Outlaw, in the marvel universe, is a mutant with superpowers who works with a team including former Avenger Black Widow as mercenaries, often employed by none other than Tony Stark. This one opens with a pitched battle aboard a cargo ship as Outlaw fights to prevent a shipment of arms to bad guys in Boston. The focus of this story arc happens to revolve around Outlaw’s nemesis, Johnny Dees, who is a mutant who happens to have a growth in his chest that absorbs DNA and spits out little voodoo dolls that allow Dees to puppet people.

The writing here is sharp and the story is action-packed. It feels much like a men’s adventure novel of the early Seventies, but Outlaw is a woman as are all her companions in her mercenary squad. Strike that one for Women’s Lib.

Familiarity with either this Texan-born mutant warrior or others in the Marvel Universe is unnecessary, although such background is, of course, always helpful in these situations.

  • Publisher: Aconyte (September 7, 2021)
  • Length: 352 pages
  • ISBN13: 9781839080746

The Free Bastards

September 21, 2021 is publication day and there are hordes of thicks (orcs), frails (humans), and half-blood mongrels waiting impatiently to get their bloody hands on this. This is the third chapter of French’s amazing trilogy. First, came the Grey Bastards. Then, the True Bastards. Now, the Free Bastards. “Live in the saddle. Die on the hog.”

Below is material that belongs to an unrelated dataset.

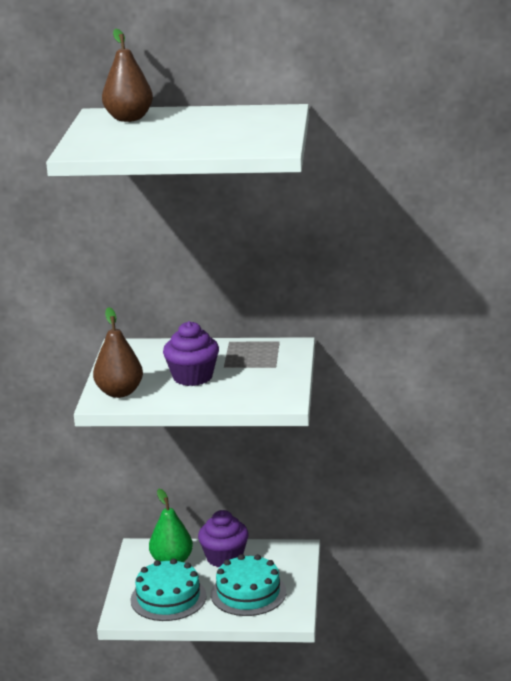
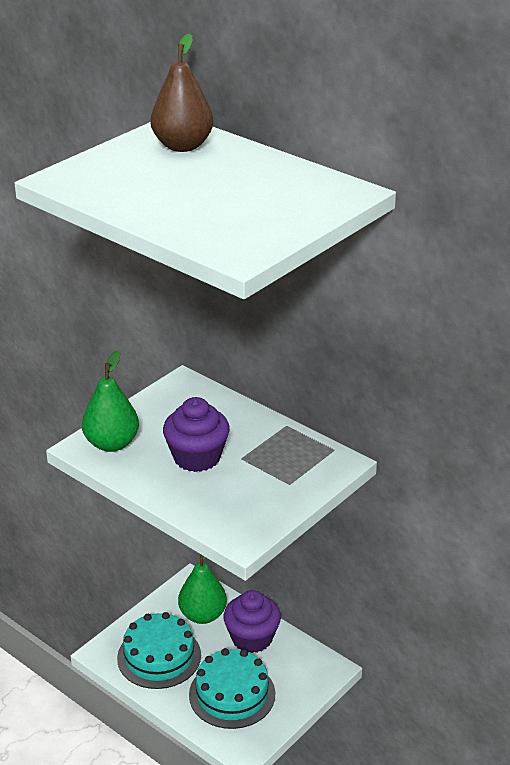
camera: 35 degrees right, 10 degrees up
(119, 392) = (112, 444): brown pear -> green pear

The Stars of this trilogy are half-orc, half-human mongrel Bastards who no one wants. The thicks or Orcs will rampage across the world, but their bastard children are all that stands between civilization and utter wasteland. In the lots you can find the bawdy, foul-mouthed hoofs of the mongrels, caught in no man’s land between empires that want to wipe them out and the savages from beyond. Ugly, tattooed, fearsome, and riding astride giant barbarian hogs with giant tusks just as fierce as the warriors in the saddles. The story and the language is not for the dainty. These half-breeds fill their speech with every other word a reference to the nether regions of anatomy. The battles are vicious, bloody, unyielding.

This particular volume tells its 600-page story from thrice-born Oat’s point of view. It begins with a prison break and a great battle on a forbidden hill against odds no normal Perron would contemplate. What follows is a long-awaited war with Hispartha, wielding magical forces Oat never imagined would be unearthed. It’s a war the Bastards and their allies must win or the Lots would forever be wiped out.

What makes this volume sizzle is the desperate odds Oats, Fetching, Jackal, and the rest face as the alliances shift. There is no lack of action, no intermission. No dull plodding moments.